Is this reproducible?

Yes

Inputs Causing the Bug


Steps to Reproduce


Code snippets


OS

macOS Sequoia 15.4.1

Python version

3.12.9

Browser

No response

Browser version

No response

Error logs & Screenshots (if applicable)

No response

fcoury avatar Apr 28 '25 23:04 fcoury

More things I tried. Created this file:

import asyncio
from playwright.async_api import async_playwright


async def main():
    async with async_playwright() as p:
        print("Launching browser...")
        try:
            # Try launching Chromium specifically
            browser = await p.chromium.launch(
                headless=True
            )  # Match headless mode used by crawl4ai
            print("Browser launched successfully.")
            context = await browser.new_context()
            print("Context created.")
            page = await context.new_page()
            print("Page created.")
            print("Navigating to example.com...")
            await page.goto("https://example.com")
            print("Navigation successful.")
            content = await page.content()
            print("Got content successfully.")
            # print(content[:100]) # Optional: print snippet
            await browser.close()
            print("Browser closed.")
        except Exception as e:
            print(f"An error occurred: {e}")
            # Attempt to close browser if it exists and failed mid-way
            if "browser" in locals() and browser.is_connected():
                await browser.close()


if __name__ == "__main__":
    asyncio.run(main())

And:

fcoury@m3pro ~/c/crawltest on  master [!] via 🐍 v3.12.9 (crawltest)
> $ uv run test_playwright.py
Launching browser...
Browser launched successfully.
Context created.
Page created.
Navigating to example.com...
Navigation successful.
Got content successfully.
Browser closed.

fcoury avatar Apr 28 '25 23:04 fcoury

I have the same issue let me know when you solve it. it mostly works but sometime like that

itsklimov avatar Apr 29 '25 16:04 itsklimov

I have the same issue

ftballguy45 avatar May 05 '25 20:05 ftballguy45

@fcoury Can you share a code sample here. More importantly, are you using multiple instances of AsyncWebCrawler in one go?

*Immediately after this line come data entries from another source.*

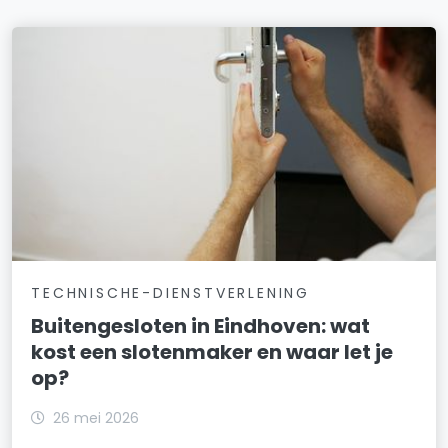
TECHNISCHE-DIENSTVERLENING
Buitengesloten in Eindhoven: wat
kost een slotenmaker en waar let je
op?
26 mei 2026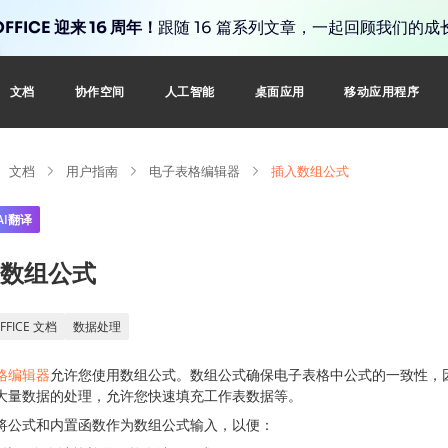
FFICE 迎来 16 周年！
跟随 16 篇系列文章，一起回顾我们的成
文档
协作空间
人工智能
桌面应用
移动应用程序
文档
用户指南
电子表格编辑器
插入数组公式
AI翻译
数组公式
FFICE 文档
数据处理
格编辑器
允许您使用数组公式。数组公式确保电子表格中公式的一致性，
大量数据的处理，允许您快速填充工作表数据等。
将公式和内置函数作为数组公式输入，以便：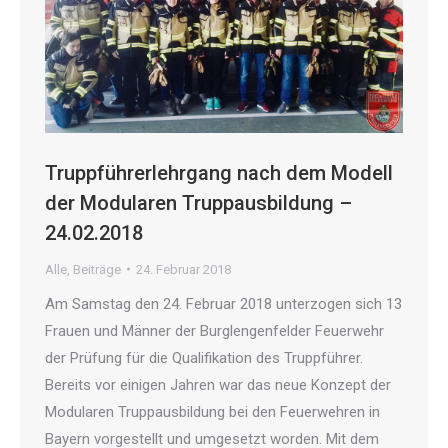
Truppführerlehrgang nach dem Modell
der Modularen Truppausbildung –
24.02.2018
Alle
,
Beiträge
24. Februar 2018
Am Samstag den 24. Februar 2018 unterzogen sich 13
Frauen und Männer der Burglengenfelder Feuerwehr
der Prüfung für die Qualifikation des Truppführer.
Bereits vor einigen Jahren war das neue Konzept der
Modularen Truppausbildung bei den Feuerwehren in
Bayern vorgestellt und umgesetzt worden. Mit dem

aravindkarnam avatar May 09 '25 07:05 aravindkarnam

@fcoury Can you share a code sample here. More importantly, are you using multiple instances of AsyncWebCrawler in one go?

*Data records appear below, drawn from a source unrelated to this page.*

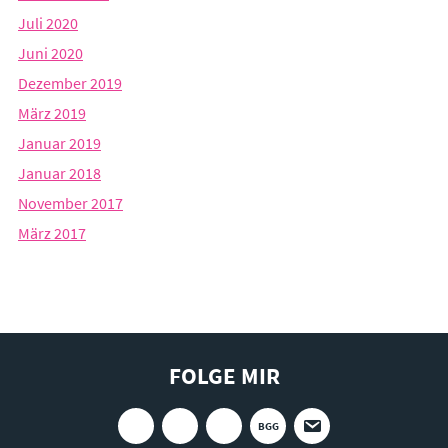
Juli 2020
Juni 2020
Dezember 2019
März 2019
Januar 2019
Januar 2018
November 2017
März 2017
FOLGE MIR
BGG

What do you mean code sample? Did you read my initial post? I am using the crawl4ai-doctor that comes with the library.

fcoury avatar May 10 '25 15:05 fcoury

I managed to fix this by unsetting the env var DYLD_LIBRARY_PATH. This was causing Playwright to load the wrong binaries and libraries.

fcoury avatar May 15 '25 15:05 fcoury

@fcoury Thanks for sharing this! We've been having a hard time to reproduce this bug. Will check if we can update the code to automatically detect and make this correction, if not add a troubleshooting step in docs.

aravindkarnam avatar May 16 '25 07:05 aravindkarnam

@aravindkarnam just a recommand maybe it because you trans session_id in from dispacher to crawler.arun result = await self.crawler.arun(url, config=config, session_id=task_id) but arun did not trans it to async_crawler_stratege?

bigbrother666sh avatar Jun 06 '25 01:06 bigbrother666sh

Issue resolved in 0.7.2. Reopen this, if you are still facing this issue.

aravindkarnam avatar Aug 05 '25 09:08 aravindkarnam